Make gifts into a Uniform Transfers to Minors Act, or UTMA, account
- Cash, stocks and other types of property are easy to transfer into a UTMA.
- Investment income is shifted to the child's tax return.
- Gifts to the UTMA are irrevocable. The child assumes full control of the funds upon reaching a certain age.
- The "kiddie tax" caps the income tax advantage of child-reported earnings.
- The gift-tax annual exclusion of $13,000 may restrict how much is gifted.
Establish an education trust
- The trustee remains legally obligated to carry out the grandparents' wishes as specified in the trust agreement.

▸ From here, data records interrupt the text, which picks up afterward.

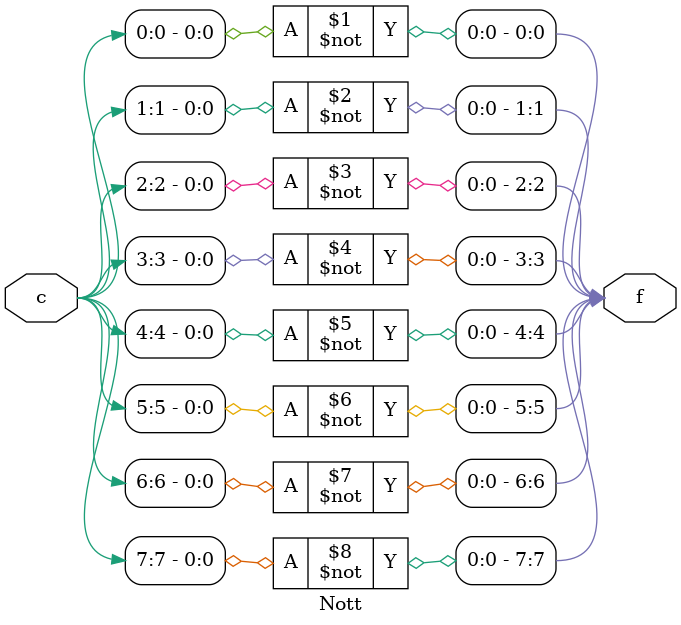
<source format=v>
module logical(a,b,c, sw, f);
input [3:0]a;
input [3:0]b;
input [7:0]c;
input [1:0]sw;
output [7:0]f;

wire [7:0]A;
wire [7:0]B;
wire [7:0]C;
wire [7:0]D;

Andd andtest(a, b, A);
Orr ortest(a, b, B);
Exorr exortest(a,b,C);
Nott nottest(c,D);

mux4to1 muxL(sw, f, A, B, C, D);

endmodule


module Andd(input [3:0]a,input [3:0]b,output [7:0]f);
assign f[0]=a[0]&b[0];
assign f[1]=a[1]&b[1];
assign f[2]=a[2]&b[2];
assign f[3]=a[3]&b[3];
assign f[7:4] = 4'b0000;
endmodule

module Orr(input [3:0]a,input [3:0]b,output [7:0]f);
assign f[0]=a[0]|b[0];
assign f[1]=a[1]|b[1];
assign f[2]=a[2]|b[2];
assign f[3]=a[3]|b[3];
assign f[7:4] = 4'b0000;
endmodule

module Exorr(input [3:0]a,input [3:0]b,output [7:0]f);
assign f[0]=a[0]^b[0];
assign f[1]=a[1]^b[1];
assign f[2]=a[2]^b[2];
assign f[3]=a[3]^b[3];
assign f[7:4] = 4'b0000;
endmodule

module Nott(input [7:0]c,output [7:0]f);
assign f[0]=~c[0];
assign f[1]=~c[1];
assign f[2]=~c[2];
assign f[3]=~c[3];
assign f[4]=~c[4];
assign f[5]=~c[5];
assign f[6]=~c[6];
assign f[7]=~c[7];
endmodule





</source>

- The agreement can restrict the grandchild's access to trust funds regardless of age.
- Legal and accounting fees for establishing and maintaining the trust can be high.
- Careful drafting is necessary to minimize gift-tax consequences.
- Gifts are irrevocable.
- Income accumulated in the trust income is taxed at high rates.
Purchasing U.S. savings bonds
- U.S. savings bonds are safe and simple to purchase at your local bank or at TreasuryDirect.gov.
- Interest income is exempt from state taxes.
- The amount that can be purchased each year is capped at modest levels.
- Interest earnings may not keep pace with tuition inflation.
- Interest is subject to federal taxes upon bond redemption; the exclusion for educational use does not apply when the grandchild is not the grandparent's dependent.